Dimitriou deals with issues of the divided self, the ‘real’ and being ‘in the world’ through a practice that blends and bounces between painting and sculpture. Existing themes and material characters within Dimitriou’s practice include: combining trompe l’oeil effects with ‘real’ elements, constructing paintings that resist a ‘full view’ or that in different ways attempt to question the viewer’s sense of self (narcissistic perceptual authority), and paintings that intermingle, reflect or extend ‘reality’ by use of reflective and translucent surfaces/materials, curved planes and sculptural elements.
Gustavo Fares proposed, building on the famous essay ‘Sculpture in the Expanded Field’ by Rosalind Krauss, that the most pure and narrow definition of painting can be attributed to its lack of movement and lack of 3-dimensionality. As there is nothing truly 2-dimensional or immobile that exists in the world, by this definition one can conclude that pure painting does not exist. The ‘push and pull’ of painting/image versus ‘reality’, the paradox in painting of always being both abstract and representative (of itself if nothing else), of being at once a surface and a perceptual window- are some of the aspects of painting that Dimitriou employs to mirror paradoxes in the self and in philosophy.

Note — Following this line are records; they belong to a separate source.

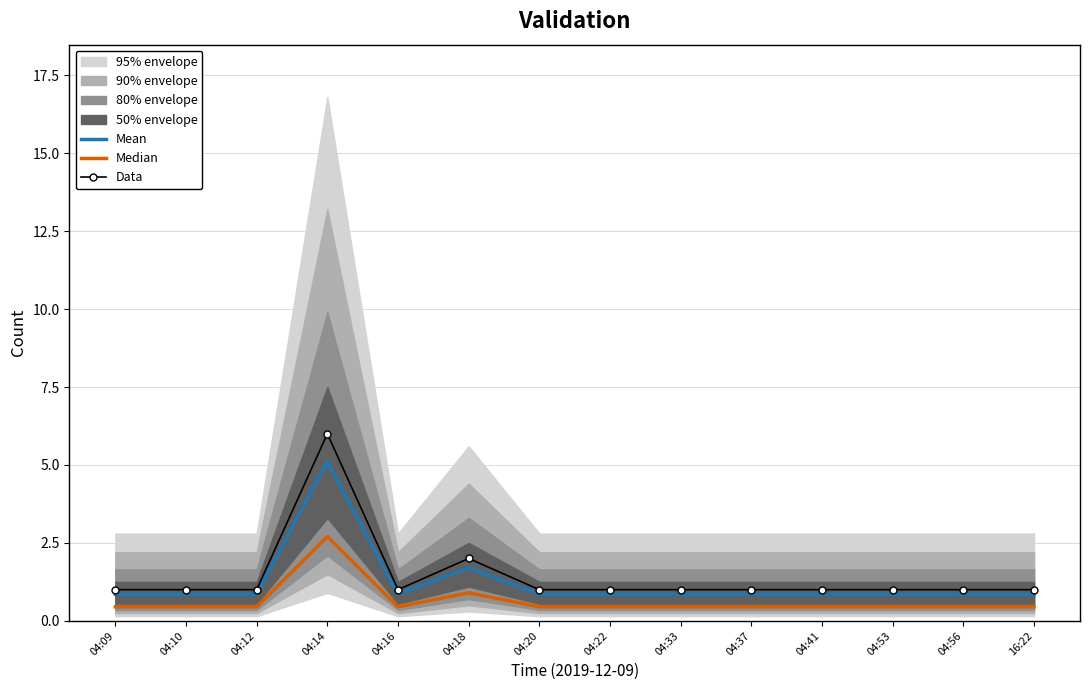

What is the difference between the maximum and second lowest values in the Mean series?

4.2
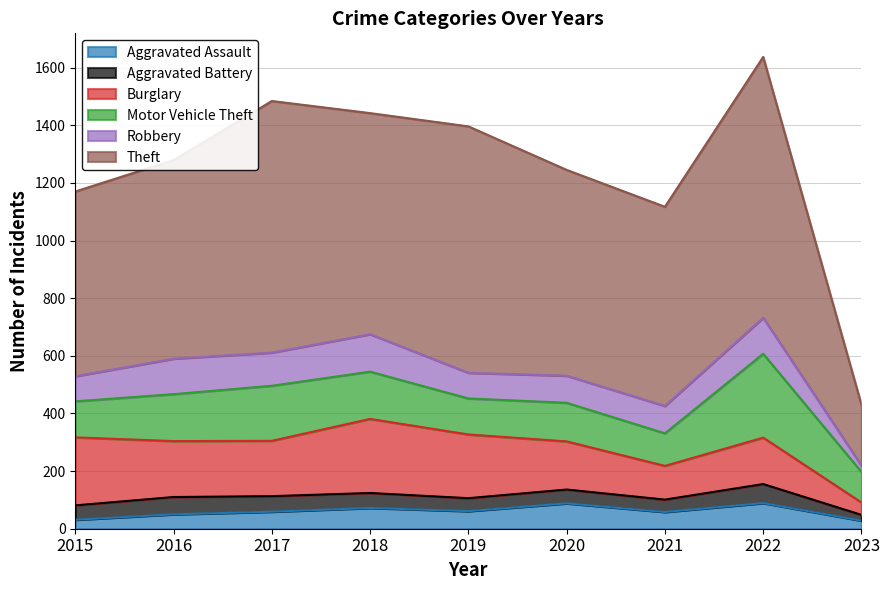

Rank the series by their maximum value, from highest to lowest.

Theft, Motor Vehicle Theft, Burglary, Robbery, Aggravated Assault, Aggravated Battery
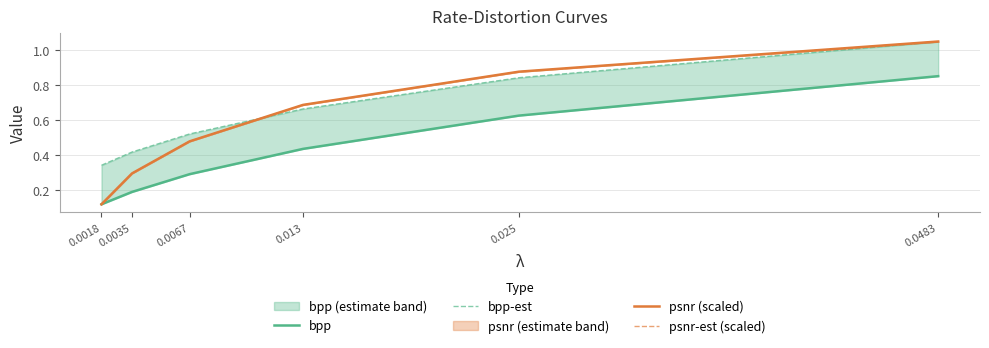

True or false: bpp-est and bpp cross at least once.

False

Linnéa Therese Dimitriou is an artist based in north Scandinavia whose practice spans painting, sculpture and design. After graduating from Glasgow School of Art in 2004 she made her mark in the wider creative field of visual culture holding a number of creative director, academic and design roles, in the UK and Sweden. Since returning to full time art practice in 2020 she has completed five solo exhibitions and her work has been included in several museum and gallery exhibitions and been acquired by public collections. In 2022 she completed a large group of public sculptures in the city of Umeå, work made in collaboration with local 5 and 6 year olds. The brightly coloured sculptures dominate the park visually and encourage climbing and physical play. Ricochets is the artists’ first exhibition in Singapore.